(TRECHO SELECIONADO)
● ● ● ● ●
Foi pelas oito honas da manhã do dia 3 que por alturas de São Vicente os marinheiros liberais avistaram velas miguelistas. De um e outro lado se procedeu a manobras, tomando posições para uma batalha. Esta, porém, não viria a ferir-se senão no dia seguinte,quando o mar, mais calmo, se tornara propício. O entrectroque foi terrível, segundo o relato do próprio vice-almirante britânico. Apesar da má vontade e das precárias condições morais em que embarcaram, os marinheiros absolutistas bateram-se com arreganho. Mas não puderam resistir ao grande poder dos liberais, superiormente comandados por um autêntico lobo-do-mar, valente e sabedor. A esquadra absolutista não só foi derrotada como também ficou quase totalmente em poder dos constitusionais. Apenas a Isabel Maria e a Cíbele puderam fugir, regressando salvas a Lisboa. O brigue Audaz tratou de reunir-se em Lagos à esquadra liberal, e o Tejo, abandonando igualmente a esquadra miguelista, foi ter à ilha da Madeira. Assim, no dia 5 de Julho de 1833, Lisboa, que até então era considerada pelos miguelistas a cabeça do Estado Absolutista, achou-se desamparada de qualquer defesa por mar. Encontrava-se no começo do declive para a sua derrota total.
● ● ● ● ●
(MATERIAL EXTRAÍDO)

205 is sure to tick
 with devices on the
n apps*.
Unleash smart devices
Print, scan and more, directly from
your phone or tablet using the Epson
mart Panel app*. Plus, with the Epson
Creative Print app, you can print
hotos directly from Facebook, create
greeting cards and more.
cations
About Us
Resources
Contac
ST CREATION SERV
● ● ● ● ●
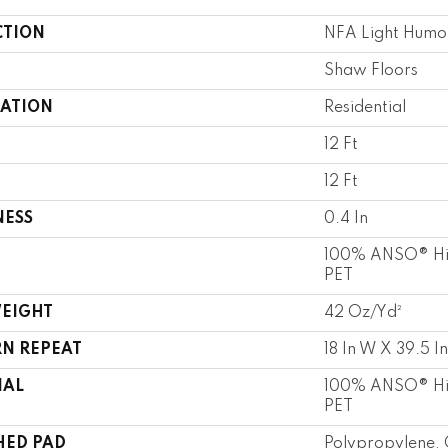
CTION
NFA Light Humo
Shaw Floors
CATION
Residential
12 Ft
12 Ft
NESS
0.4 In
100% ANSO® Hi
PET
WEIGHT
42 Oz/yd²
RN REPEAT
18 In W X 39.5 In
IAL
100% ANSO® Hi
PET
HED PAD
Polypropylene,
● ● ● ● ●
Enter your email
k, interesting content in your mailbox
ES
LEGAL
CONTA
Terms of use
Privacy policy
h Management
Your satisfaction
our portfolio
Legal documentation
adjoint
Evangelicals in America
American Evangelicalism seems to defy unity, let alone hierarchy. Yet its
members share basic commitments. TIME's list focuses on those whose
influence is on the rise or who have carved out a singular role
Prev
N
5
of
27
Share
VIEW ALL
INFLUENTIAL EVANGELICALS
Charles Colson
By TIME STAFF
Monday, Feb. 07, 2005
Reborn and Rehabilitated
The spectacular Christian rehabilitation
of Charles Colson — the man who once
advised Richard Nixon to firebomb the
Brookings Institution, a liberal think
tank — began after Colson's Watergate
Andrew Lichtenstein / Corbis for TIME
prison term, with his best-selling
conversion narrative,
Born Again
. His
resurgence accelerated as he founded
● ● ● ● ●
Diga se cada afirmação concorda com o trecho selecionado sobre a batalha naval de 1833, respondendo sim ou não e citando literalmente as palavras que decidem: (a) só dois navios miguelistas conseguiram fugir para Lisboa; (b) a batalha foi travada no mesmo dia em que se avistaram as velas miguelistas; (c) o Tejo juntou-se à esquadra liberal em Lagos.

(a) Sim: "Apenas a Isabel Maria e a Cíbele puderam fugir, regressando salvas a Lisboa."
(b) Não: "Esta, porém, não viria a ferir-se senão no dia seguinte"
(c) Não: "o Tejo, abandonando igualmente a esquadra miguelista, foi ter à ilha da Madeira."